#### Reading text
▬▬▬▬▬▬

Opinion
NOT TO BE PUBLISHED
APPEAL from the Superior Court of Riverside County. Ct.No. RIF128560 Joan F. Burgess, Temporary Judge. (Pursuant to Cal. Const., art. VI, § 21.)
Daniel G. Koryn, under appointment by the Court of Appeal, for Defendant and Appellant.
Edmund G. Brown, Jr., Attorney General, Dane R. Gillette, Chief Assistant Attorney General, Gary W. Schons, Senior Assistant Attorney General, Janelle M. Boustany, Deputy Attorney General, and Peter Quon, Jr., Supervising Deputy Attorney General, for Plaintiff and Respondent.
OPINION
Gaut J.
All statutory references are to the Penal Code unless stated otherwise.
A jury convicted defendant of two counts of attempted wilful, premeditated murder (§§ 664/187); one count of discharging a firearm at an occupied vehicle (§ 246); two counts of unlawfully possessing a firearm (§ 12021, subd. (e)); and one count of possessing stolen property (§ 496). The jury found true the special allegations that defendant personally fired a handgun while committing attempted murder and also when he shot at the occupied vehicle. (§§ 667, 1192.7, 12022.53.) The jury also found true the allegation that defendant committed all the crimes for the benefit of a street gang within the meaning of section 186.22, subdivision (b). The court sentenced defendant to a prison term of 40 years plus 30 years to life.
Defendant argues on appeal there was insufficient evidence of wilful, deliberate, and premeditated murder and the court erred by not giving an instruction about the lesser included offense of attempted voluntary manslaughter. Defendant also accuses the prosecutor of prejudicial error during closing argument. We reject all of defendant’s contentions and affirm the judgment.

▬▬▬▬▬▬

#### Tasks to complete
1) Condense the paragraph of the appeal opinion beginning "A jury convicted defendant" into a short bulleted list that keeps its main facts.
2) Pick up the appeal opinion after its final sentence and continue writing it.

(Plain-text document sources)
▬▬▬▬▬▬

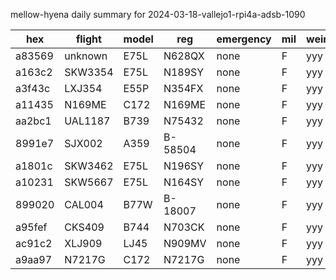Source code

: mellow-hyena daily summary for 2024-03-18-vallejo1-rpi4a-adsb-1090

|hex|flight|model|reg|emergency|mil|weirdo|
|--|--|--|--|--|--|--|
|a83569|unknown|E75L|N628QX|none|F|yyy|
|a163c2|SKW3354|E75L|N189SY|none|F|yyy|
|a3f43c|LXJ354|E55P|N354FX|none|F|yyy|
|a11435|N169ME|C172|N169ME|none|F|yyy|
|aa2bc1|UAL1187|B739|N75432|none|F|yyy|
|8991e7|SJX002|A359|B-58504|none|F|yyy|
|a1801c|SKW3462|E75L|N196SY|none|F|yyy|
|a10231|SKW5667|E75L|N164SY|none|F|yyy|
|899020|CAL004|B77W|B-18007|none|F|yyy|
|a95fef|CKS409|B744|N703CK|none|F|yyy|
|ac91c2|XLJ909|LJ45|N909MV|none|F|yyy|
|a9aa97|N7217G|C172|N7217G|none|F|yyy|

▬▬▬▬▬▬

#### Outputs by task
1)
- Convictions:
  - two counts of attempted willful, premeditated murder (§§ 664/187)
  - one count of discharging a firearm at an occupied vehicle (§ 246)
  - two counts of unlawful firearm possession (§ 12021, subd. (e))
  - one count of possessing stolen property (§ 496)
- Firearm allegation: the jury found that defendant personally fired a handgun during the attempted murder and when shooting at the occupied vehicle (§§ 667, 1192.7, 12022.53).
- Gang allegation: the jury found that all the crimes were committed for the benefit of a street gang under section 186.22, subdivision (b).
- Sentence: 40 years plus 30 years to life in prison.

2)
2. Facts
Jermaine Spence and Clifford Parks had finished lunch at Alberto’s Mexican Food in Riverside and were leaving in Spence’s white Mustang vehicle when a burgundy-red Expedition SUV drove into the restaurant parking lot and blocked the Mustang. The SUV driver pulled out a gun and made some unintelligible comments that were muted by the Mustang’s closed window. The SUV driver then pointed the gun and fired four to six shots at the two men. Spence and Parks ducked the gunfire and ran back into the restaurant. The shooter, later identified as defendant, was an African-American man with braids, wearing a white skull cap and a black baseball cap. Two other witnesses to the shooting identified defendant. The two victims were also African-American.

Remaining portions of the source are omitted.